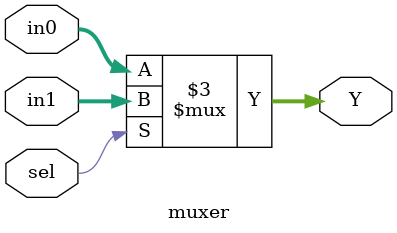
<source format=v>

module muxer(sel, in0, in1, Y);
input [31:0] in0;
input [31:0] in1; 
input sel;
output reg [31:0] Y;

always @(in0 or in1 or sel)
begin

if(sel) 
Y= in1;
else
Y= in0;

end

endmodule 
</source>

◇ ◇ ◇ ◇

--- What to work on ---
If a line above holds "input", count it; say how many such lines there are and nothing else.

--- Response ---
3